= CDDLM =

Grid computing standard

CDDLM (Configuration Description, Deployment, and Lifecycle Management Specification) is a Global Grid Forum standard for the management, deployment and configuration of Grid Service lifecycles or inter-organization resources.

== Structure ==
The specification is based on component documents;
1. Document that describes functional requirements, use cases, and high-level architectures, and otherwise serves as a Foundation Document
2. Document outlining the development of a non-XML based Configuration, Description and Deployment Language
3. Document outlining the development of an XML based Configuration, Description and Deployment Language
4. Document outlining the development of a Configuration, Description and Deployment Component Model

== Development Model ==
The development of this API was done through the Global Grid Forum as an open standard, in the model of IETF standard development, and it was originally edited by D. Bell, T. Kojo, P. Goldsack, S. Loughran, D. Milojicic, S. Schaefer, J. Tatemura, and P. Toft.

== Significance ==
System administration in a distributed environment with diverse hardware, software, patch level, and imposed user requirements makes the ability to deploy, manage, and describe services and software configuration difficult.

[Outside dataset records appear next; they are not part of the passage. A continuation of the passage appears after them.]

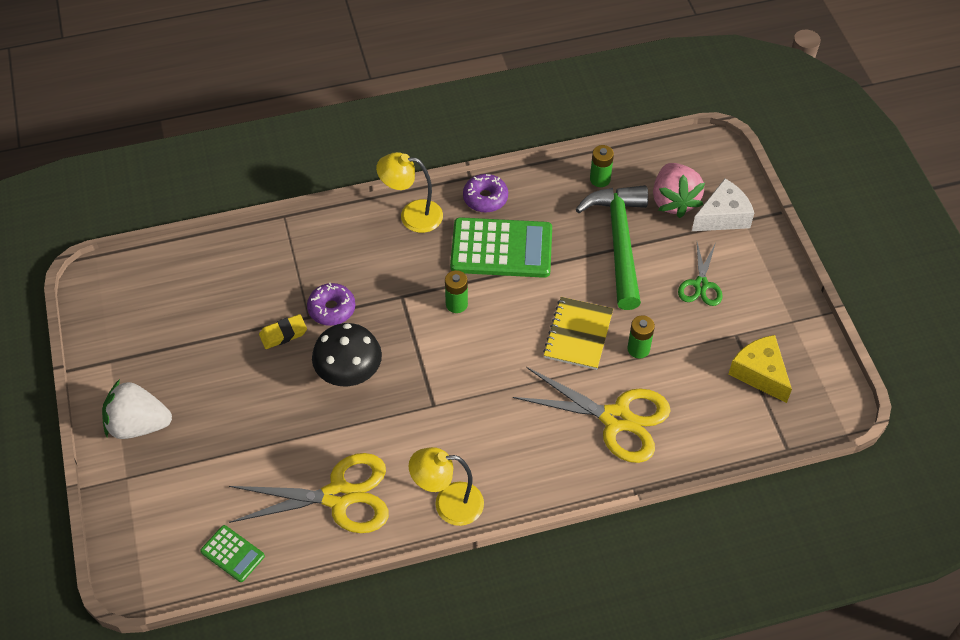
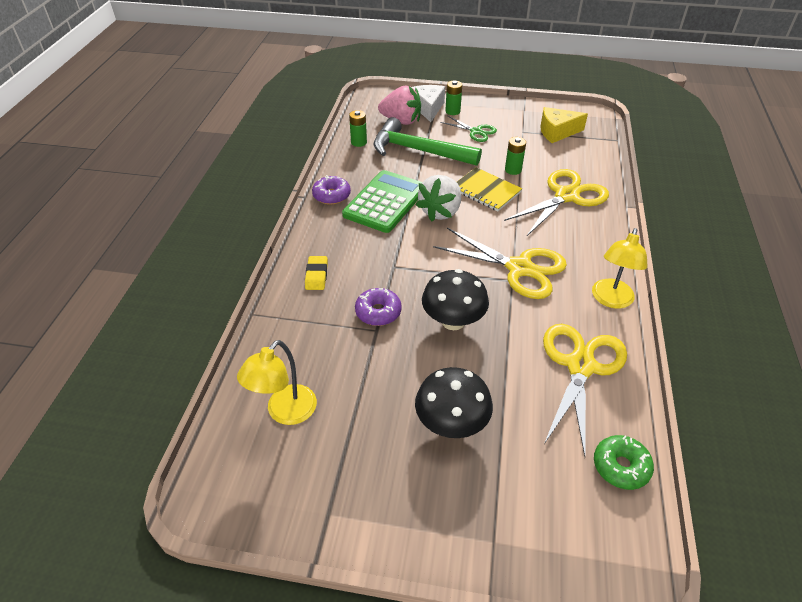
camera: 65 degrees left, 10 degrees down
white strawberry [102,379,172,439] -> white strawberry moved to [416,175,461,222]
green calculator [200,525,265,582] -> green donut [594,435,654,490]
yellow eraser [259,314,307,349] -> yellow eraser moved to [305,256,328,290]
yellow lamp [376,152,443,233] -> yellow lamp moved to [237,340,317,425]
green battery [445,270,468,313] -> green battery moved to [445,81,462,115]
none -> black mushroom [415,367,493,438]
none -> yellow scissors [433,228,567,299]

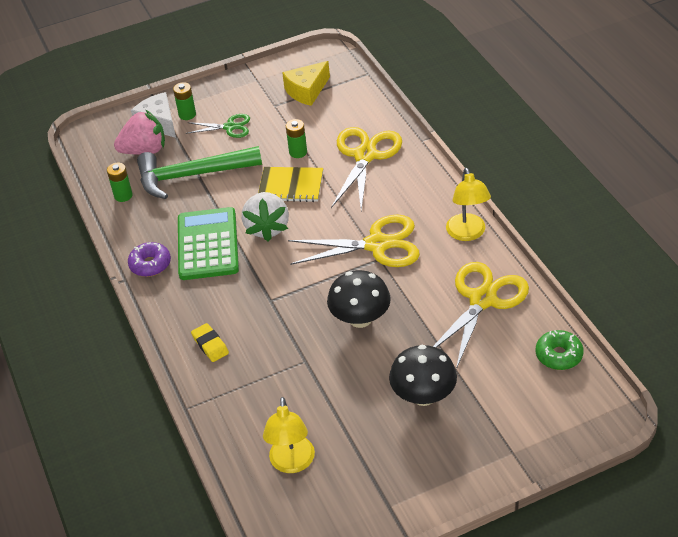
camera: 30 degrees left, 0 degrees up
purple donut [355,288,402,326] -> none
yellow scissors [543,324,627,457] -> yellow scissors turned 45 degrees clockwise [433,262,529,369]

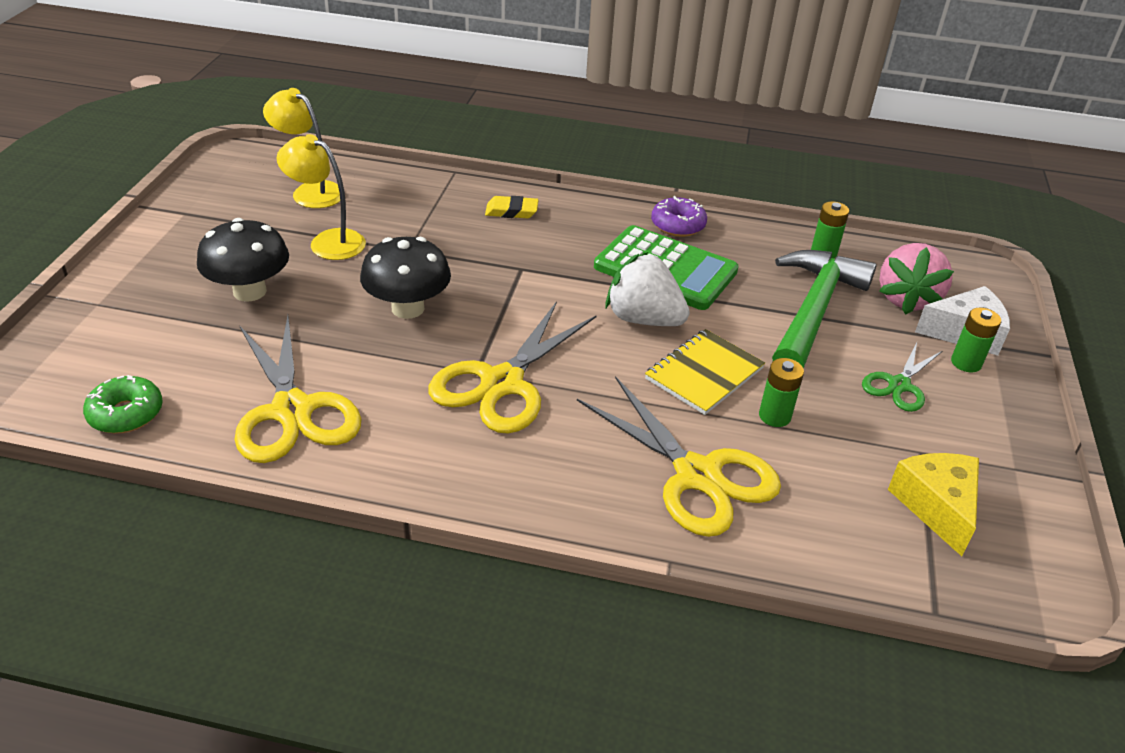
camera: 120 degrees right, 5 degrees down
yellow lamp [446,168,491,241] -> yellow lamp moved to [276,134,366,260]

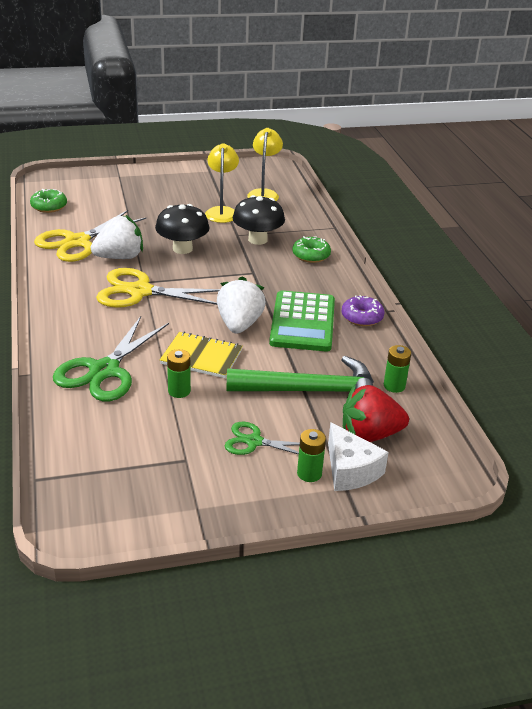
camera: 65 degrees right, 5 degrees down
black mushroom [197,218,289,302] -> black mushroom moved to [232,195,285,245]
yellow eraser [485,196,539,218] -> green donut [292,236,331,263]
yellow scissors [577,376,781,537] -> green scissors [53,316,169,401]
pink strawberry [879,243,954,315] -> red strawberry [343,385,409,442]
yellow cheese [888,453,979,556] -> none
none -> white strawberry [91,215,143,259]

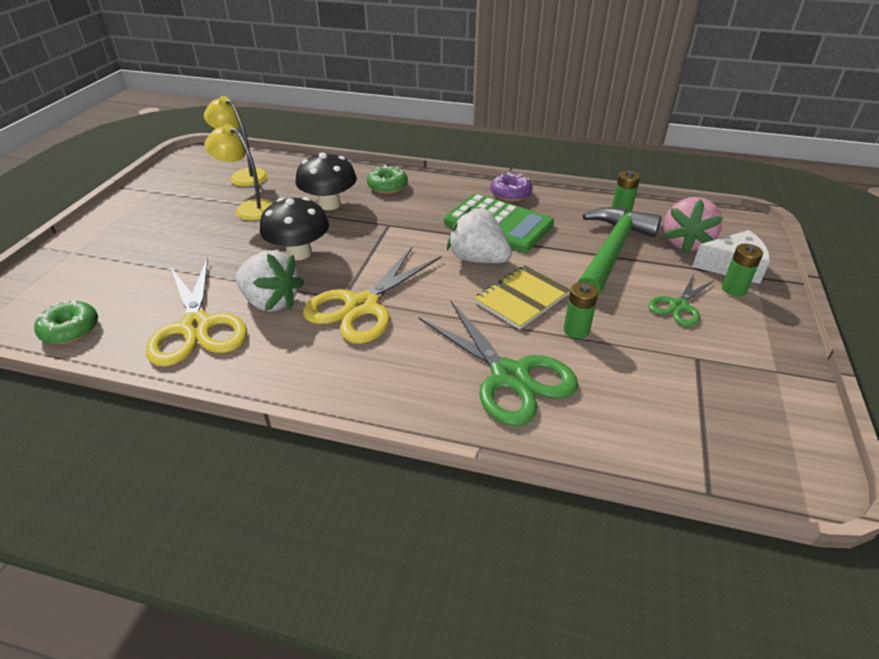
camera: 60 degrees left, 5 degrees up
white strawberry [91,215,143,259] -> white strawberry turned 120 degrees clockwise [236,250,304,312]
red strawberry [343,385,409,442] -> pink strawberry [663,197,723,254]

Within a grid, this difficulty is complicated further by the need to have similar service end points, possibly on heterogeneous architectures. Grid service requests may require configuration changes.

This standard provided a framework which described a language and methods that have the ability to describe system configuration, and move system, services, and software towards desired configuration endpoints. Furthermore, it served as the first real attempt to address system administration issues within a grid. CDDLM is to grids, as CFEngine for servers.